Privacy

Holiday Recap: Privacy Developments You May Have Missed While You Were on Holiday Break

Published: Jan. 07, 2013

Updated: Oct. 05, 2020

Normally, the week between Christmas and New Years Day is a quiet one in the privacy and security front.  This year you might have expected it to be doubly quiet, with the entire nation’s attention focused on the fiscal cliff (since the Mayan’s were wrong and the world didn’t end).  Not so fast.   It turned out to be a very busy time.   Here are three of my personal highlights.

The FISA Amendment Reauthorization Act of 2012, HR 5949, was signed into law by President Obama, renewing without changing the government’s authority to intercept foreign communications carried on U.S. provider’s networks without a court order.   This authority has been highly controversial and is subject to a Fourth Amendment Challenge in Clapper v. Amnesty International.  For now, despite concerns expressed by a variety of sources, the FAA remains law for another 5 years unless struck down by judicial action.
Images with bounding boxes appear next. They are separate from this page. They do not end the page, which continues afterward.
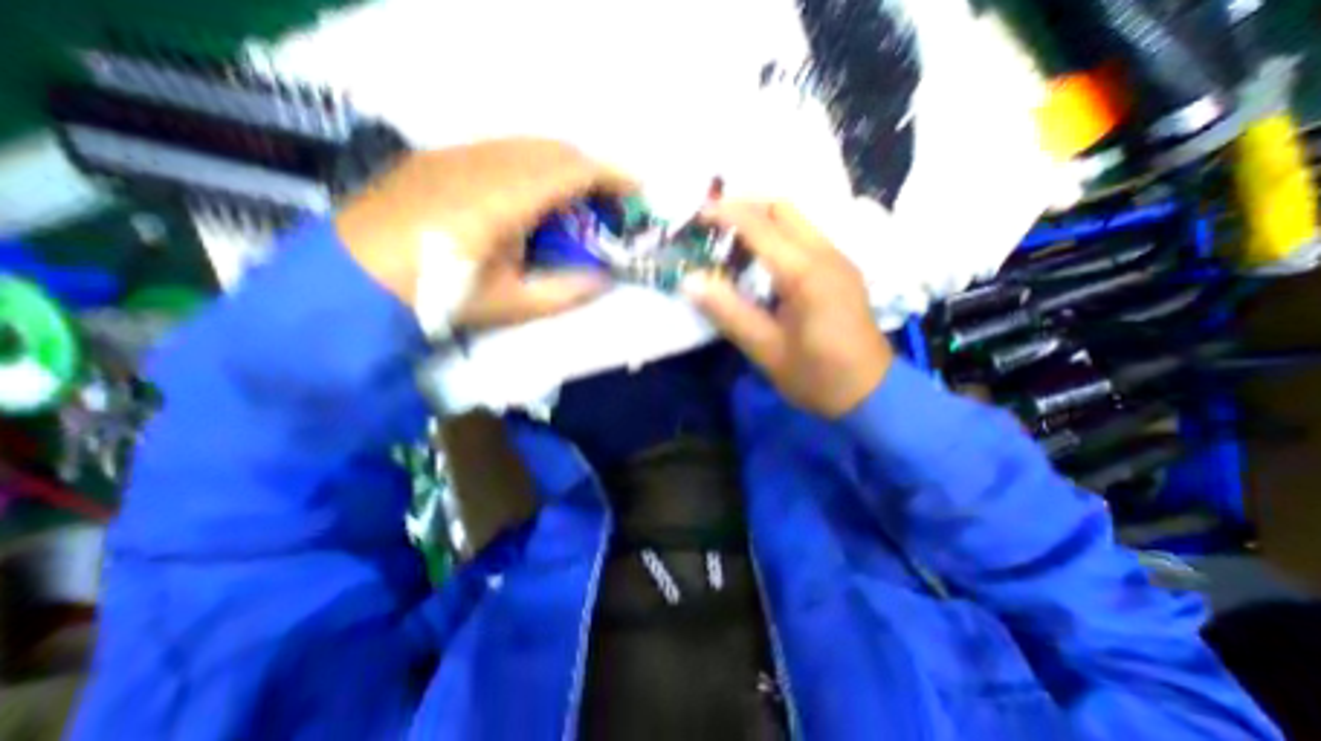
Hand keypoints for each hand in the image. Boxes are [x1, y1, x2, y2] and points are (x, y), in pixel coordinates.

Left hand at [337, 139, 633, 328]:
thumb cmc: (438, 296)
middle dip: (591, 170)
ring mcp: (456, 155)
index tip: (638, 191)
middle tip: (609, 202)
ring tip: (574, 201)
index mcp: (504, 199)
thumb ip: (566, 291)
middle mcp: (483, 163)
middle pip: (554, 148)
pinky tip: (529, 197)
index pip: (572, 169)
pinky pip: (500, 150)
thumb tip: (604, 280)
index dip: (612, 176)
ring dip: (561, 167)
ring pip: (527, 145)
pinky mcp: (438, 158)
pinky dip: (531, 166)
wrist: (351, 281)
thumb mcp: (511, 304)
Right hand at [686, 202, 892, 418]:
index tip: (696, 216)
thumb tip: (690, 282)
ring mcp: (838, 260)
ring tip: (729, 239)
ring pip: (796, 220)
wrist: (870, 393)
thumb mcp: (766, 350)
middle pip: (783, 209)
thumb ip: (728, 312)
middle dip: (745, 206)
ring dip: (761, 220)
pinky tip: (760, 259)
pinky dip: (777, 235)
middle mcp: (827, 255)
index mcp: (807, 273)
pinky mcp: (841, 270)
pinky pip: (805, 237)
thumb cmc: (816, 376)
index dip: (726, 214)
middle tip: (712, 224)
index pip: (760, 227)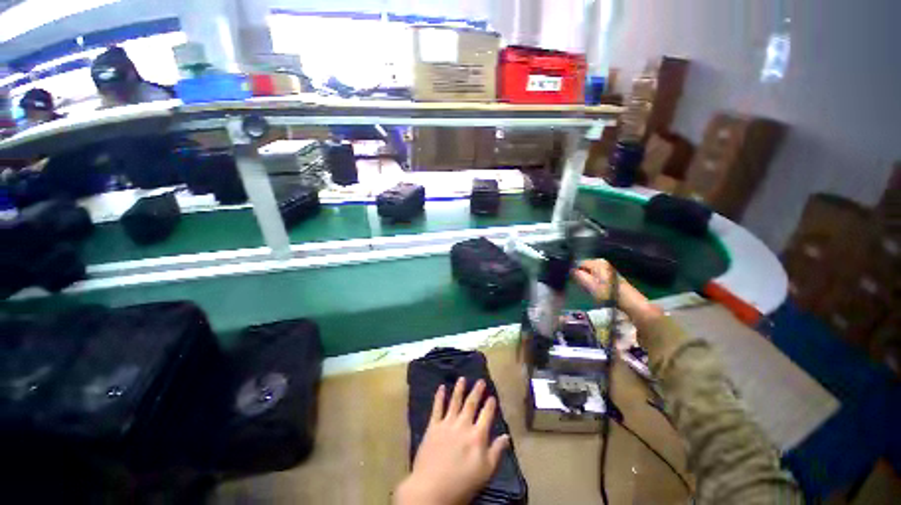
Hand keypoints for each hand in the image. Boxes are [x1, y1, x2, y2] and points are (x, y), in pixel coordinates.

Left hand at [395, 378, 510, 504]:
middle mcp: (463, 425)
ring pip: (455, 401)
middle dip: (477, 391)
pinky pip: (437, 408)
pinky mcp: (433, 427)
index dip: (490, 405)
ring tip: (462, 378)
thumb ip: (496, 452)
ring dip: (459, 389)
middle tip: (480, 381)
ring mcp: (447, 424)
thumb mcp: (485, 472)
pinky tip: (441, 387)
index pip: (486, 415)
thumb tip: (506, 436)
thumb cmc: (462, 484)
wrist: (431, 489)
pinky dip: (439, 397)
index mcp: (477, 436)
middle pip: (471, 404)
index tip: (492, 396)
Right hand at [573, 259, 661, 325]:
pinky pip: (597, 276)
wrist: (629, 302)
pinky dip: (593, 281)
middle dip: (581, 275)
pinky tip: (594, 290)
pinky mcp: (611, 276)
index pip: (578, 263)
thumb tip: (570, 270)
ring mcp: (608, 269)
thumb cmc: (607, 293)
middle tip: (579, 286)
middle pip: (585, 267)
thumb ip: (578, 276)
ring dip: (587, 279)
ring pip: (591, 272)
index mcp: (597, 262)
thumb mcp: (589, 285)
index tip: (571, 280)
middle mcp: (602, 262)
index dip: (574, 271)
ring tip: (586, 289)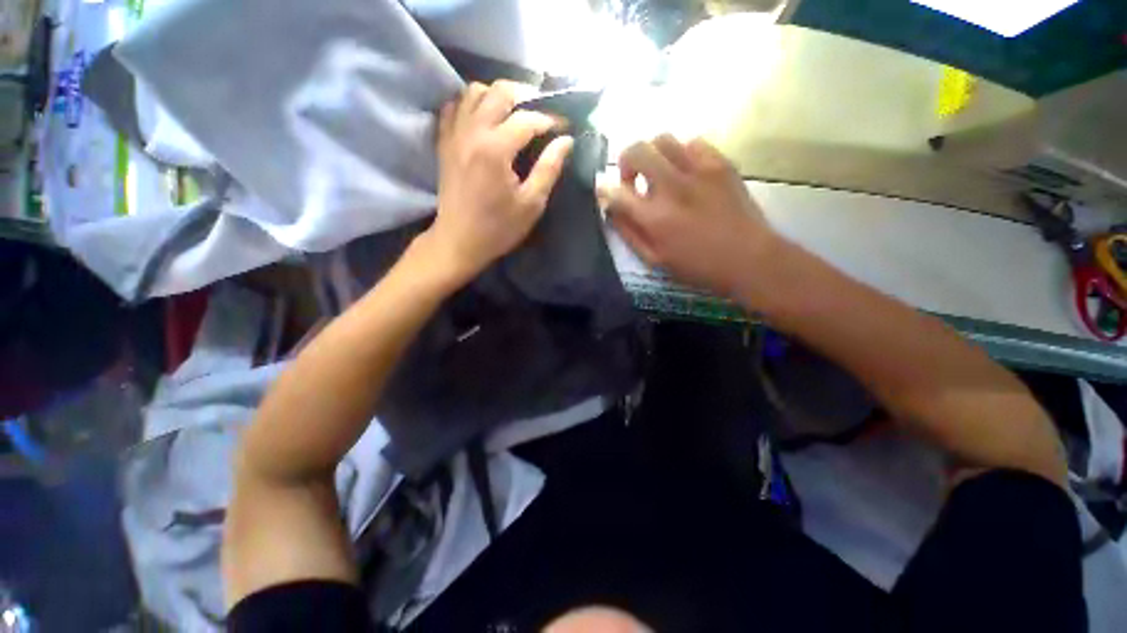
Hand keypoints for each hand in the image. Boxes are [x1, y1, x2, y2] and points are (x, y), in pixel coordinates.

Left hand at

The Tenth Circuit Affirms Kirch v. Embarq.   Remember all the flap about NebuAd? On December 28, 2012, the Tenth Circuit ended the NebuAd Litigation against Embarq, affirming the district court’s prior decision that the plaintiffs could not state a claim against Embarq for diverting its subscribers traffic to NebuAd for deep packet inspection. In a clear victory that should make plaintiffs lawyers think twice before suing ISPs for accessing communications that travel on its own network, the Tenth Circuit found that where an ISPs access to communications is a result of its provision of communications services, access to such communications in the ordinary course of its core business as an ISP, can never be an interception.  Thus, sending that stream of communications to a third party, such as NebuAd, cannot be an illegal interception.  And because there can be no civil aiding and abetting liability for violations of the Wiretap Act, Embarq cannot be liable.  The tenth circuit’s decision is even more important than the prior district court’s decision, which relied largely on consent.  Under the Tenth Circuit’s analysis, consent was never necessary to begin with because Embarq never had more access to the communications of its subscribers through its partnership with NebuAd than it had in the course of providing ISP services.  This is an important decision for any ISP thinking about using deep packet inspection.
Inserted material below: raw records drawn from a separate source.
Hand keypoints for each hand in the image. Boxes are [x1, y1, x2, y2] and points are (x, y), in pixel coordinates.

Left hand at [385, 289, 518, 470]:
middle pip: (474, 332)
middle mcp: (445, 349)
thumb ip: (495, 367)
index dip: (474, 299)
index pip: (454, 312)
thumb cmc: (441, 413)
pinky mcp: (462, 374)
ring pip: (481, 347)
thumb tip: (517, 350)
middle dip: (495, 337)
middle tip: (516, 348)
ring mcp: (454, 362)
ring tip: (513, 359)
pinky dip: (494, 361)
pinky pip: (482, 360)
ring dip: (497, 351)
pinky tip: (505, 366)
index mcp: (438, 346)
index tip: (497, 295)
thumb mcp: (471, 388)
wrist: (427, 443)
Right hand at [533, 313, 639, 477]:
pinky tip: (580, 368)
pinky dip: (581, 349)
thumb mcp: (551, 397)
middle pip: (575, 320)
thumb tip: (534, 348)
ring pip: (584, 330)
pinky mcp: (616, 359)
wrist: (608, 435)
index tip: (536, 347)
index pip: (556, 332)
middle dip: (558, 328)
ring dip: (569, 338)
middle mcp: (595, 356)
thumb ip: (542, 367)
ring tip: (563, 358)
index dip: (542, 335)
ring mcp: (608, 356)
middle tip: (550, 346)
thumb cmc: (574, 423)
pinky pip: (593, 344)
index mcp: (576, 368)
Google Prevails on Class Action Challenging Unified Privacy Policy.  Also on December 28, 2012, the district court granted Google’s motion to dismiss in In re Google Privacy Litigation.  In this case, the plaintiffs challenged Google’s transition to a single unified privacy policy, alleging that this new policy had material changes from the Google’s prior 70 individual privacy policies, which prevented information sharing across the entire Google platform.   Relying on prior cases dismissing privacy class actions for lack of Article III standing, the court found that even though plaintiffs had “raised serious questions regarding Google’s respect for consumers’ privacy,” plaintiffs had not identified a concrete harm from the alleged combination of their personal information across Google’s products and contrary to Google’s previous policy sufficient to create an injury in fact.  Simply put, failing to obey a promise allegedly made in a prior privacy policy does not by itself allow a plaintiff to bring suit in federal court without identifying a concrete way in which that failure harmed the consumer.